▶ **SELECTED TEXT**
------------------------------------
Communications latency differentials/disparities/asymmetries may result in transaction inputs being received at the backup system later than they were received at the primary instance resulting in the backup system operating “behind” the primary instance. That is, at any moment in time where the primary instance is processing a series of transactions, T, T+1, T+2. . . . T+50, etc., where the primary has processed up to T+38, the backup may still be processing transaction T+2. Furthermore, at any given moment, transaction inputs, e.g., T3-37, may be en route, or otherwise “in flight” or “on the wire” to the backup system and vulnerable to data loss should a failure compromise the mode of communication.

Accordingly, backup systems may be intentionally implemented so as to process transactions “behind” the primary instance, e.g., only processing a given transaction once it is known that the primary instance has already successfully processed that transaction. In a failover situation, the backup instance need only catch up by processing the most recent transaction received and/or attempted by the primary instance and then the backup instance may proceed to take over to replace the failed primary instance to process newly received transactions.

In one implementation, where the components of the electronic trading system are separately deployed and interconnected with a network, a component level backup system may be deployed such as the system using a backup/active copy-cat instance to achieve fault tolerance, see U.S. Pat. No. 7,434,096 ('096), filed on Aug. 11, 2006, entitled “MATCH SERVER FOR A FINANCIAL EXCHANGE HAVING FAULT TOLERANT OPERATION” and U.S. Pat. No. 7,480,827 ('827), filed on Aug. 11, 2006, entitled “FAULT TOLERANCE AND FAILOVER USING ACTIVE COPY-CAT”, assigned to the assignee of the present application, the entirety of all of which are incorporated by reference herein and relied upon.
------------------------------------
▶ **DATA ENTRIES**
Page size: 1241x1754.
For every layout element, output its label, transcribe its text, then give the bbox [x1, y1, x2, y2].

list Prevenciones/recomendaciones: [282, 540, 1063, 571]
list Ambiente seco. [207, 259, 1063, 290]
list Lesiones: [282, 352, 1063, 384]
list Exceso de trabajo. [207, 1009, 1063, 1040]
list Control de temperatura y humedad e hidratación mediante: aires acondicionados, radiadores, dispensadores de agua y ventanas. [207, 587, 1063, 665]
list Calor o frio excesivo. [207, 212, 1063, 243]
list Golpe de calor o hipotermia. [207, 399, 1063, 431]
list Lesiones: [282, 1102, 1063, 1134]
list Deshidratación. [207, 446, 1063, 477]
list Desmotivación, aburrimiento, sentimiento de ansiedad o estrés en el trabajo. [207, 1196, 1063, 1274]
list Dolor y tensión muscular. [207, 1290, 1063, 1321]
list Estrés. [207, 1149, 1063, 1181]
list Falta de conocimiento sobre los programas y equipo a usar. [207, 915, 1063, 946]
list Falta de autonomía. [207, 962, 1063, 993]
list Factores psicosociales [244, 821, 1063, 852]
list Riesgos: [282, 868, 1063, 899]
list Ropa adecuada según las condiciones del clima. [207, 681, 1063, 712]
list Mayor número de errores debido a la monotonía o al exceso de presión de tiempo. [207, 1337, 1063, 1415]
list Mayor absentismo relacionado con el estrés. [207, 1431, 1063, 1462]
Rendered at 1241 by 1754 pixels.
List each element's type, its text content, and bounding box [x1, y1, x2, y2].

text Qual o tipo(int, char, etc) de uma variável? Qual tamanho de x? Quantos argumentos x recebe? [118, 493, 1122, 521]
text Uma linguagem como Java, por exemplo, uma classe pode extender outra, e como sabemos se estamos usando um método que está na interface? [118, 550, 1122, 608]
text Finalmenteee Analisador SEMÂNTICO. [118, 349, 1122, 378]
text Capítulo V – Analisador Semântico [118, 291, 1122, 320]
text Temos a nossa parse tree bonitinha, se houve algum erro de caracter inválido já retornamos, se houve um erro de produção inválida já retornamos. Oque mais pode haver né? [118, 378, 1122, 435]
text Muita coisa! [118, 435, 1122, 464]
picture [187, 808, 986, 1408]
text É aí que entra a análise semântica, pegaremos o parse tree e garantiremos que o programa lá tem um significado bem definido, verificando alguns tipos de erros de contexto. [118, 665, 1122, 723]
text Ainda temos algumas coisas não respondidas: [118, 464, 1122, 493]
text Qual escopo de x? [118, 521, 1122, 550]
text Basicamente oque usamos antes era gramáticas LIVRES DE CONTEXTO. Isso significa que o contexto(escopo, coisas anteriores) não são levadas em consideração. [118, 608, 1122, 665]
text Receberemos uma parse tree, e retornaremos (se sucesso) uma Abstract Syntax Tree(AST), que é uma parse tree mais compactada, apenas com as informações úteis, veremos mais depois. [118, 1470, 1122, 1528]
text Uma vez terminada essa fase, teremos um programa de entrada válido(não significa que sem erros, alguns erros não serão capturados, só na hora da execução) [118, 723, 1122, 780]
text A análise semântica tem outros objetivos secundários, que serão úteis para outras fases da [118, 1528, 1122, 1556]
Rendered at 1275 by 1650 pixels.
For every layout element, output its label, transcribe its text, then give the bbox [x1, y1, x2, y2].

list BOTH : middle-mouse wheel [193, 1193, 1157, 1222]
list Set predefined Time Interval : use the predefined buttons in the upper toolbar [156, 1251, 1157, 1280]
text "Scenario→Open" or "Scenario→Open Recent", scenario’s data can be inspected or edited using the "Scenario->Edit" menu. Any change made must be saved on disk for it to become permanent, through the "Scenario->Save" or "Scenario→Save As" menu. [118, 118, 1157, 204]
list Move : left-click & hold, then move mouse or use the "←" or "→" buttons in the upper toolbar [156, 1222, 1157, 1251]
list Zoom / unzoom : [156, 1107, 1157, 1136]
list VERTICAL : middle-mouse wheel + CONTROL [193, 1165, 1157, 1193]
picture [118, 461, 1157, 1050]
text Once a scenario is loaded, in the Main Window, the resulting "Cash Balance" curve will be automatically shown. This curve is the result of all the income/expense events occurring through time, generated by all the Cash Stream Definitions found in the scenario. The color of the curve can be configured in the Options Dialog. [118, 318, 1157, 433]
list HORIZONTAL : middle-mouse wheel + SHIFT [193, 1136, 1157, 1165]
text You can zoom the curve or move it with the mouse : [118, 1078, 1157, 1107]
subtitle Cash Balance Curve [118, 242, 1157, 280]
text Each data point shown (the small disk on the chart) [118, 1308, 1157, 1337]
------------------------------------
▶ **REQUIREMENT 1**
List each distinct phrase that appears in quotation marks in the passage about primary and backup instances, giving a repeated phrase only once.
▶ **REQUIREMENT 2**
Extend the passage about primary and backup instances, starting right after its last sentence.
The lines above are separate material from the passage about primary and backup instances.

▶ **EXERCISE RESULT 1**
“behind”
“in flight”
“on the wire”
“MATCH SERVER FOR A FINANCIAL EXCHANGE HAVING FAULT TOLERANT OPERATION”
“FAULT TOLERANCE AND FAILOVER USING ACTIVE COPY-CAT”

▶ **EXERCISE RESULT 2**
Both '096 and '827, relate to a fault tolerant failover mechanism allowing the backup instance of a specific component, e.g., the match engine, to take over for the primary instance of that component in a fault situation wherein the primary and backup instances are loosely coupled, i.e., they need not be aware of each other or that they are operating in a fault tolerant environment. As such, the primary instance need not be specifically designed or programmed to interact with the fault tolerant mechanisms. Instead, the primary instance needs only be designed to adhere to specific basic operating guidelines and shut itself down when it cannot do so. By externally controlling the ability of the primary instance to successfully adhere to its operating guidelines, the fault tolerant mechanisms of both '096 and '827 can recognize error conditions and easily failover from the primary instance to the backup instance. In these applications, in contrast with the disclosed embodiments, a primary instance refers to a single process, thread, or application/component. Therefore, the fault tolerance mechanism only replaces the single application that failed and not the whole system. Further, in these systems, an external mechanism is implemented to force an application into failure, by, for example, preventing a database commit, to deploy the fault tolerant functionality without having to specifically modify the application to incorporate it therein.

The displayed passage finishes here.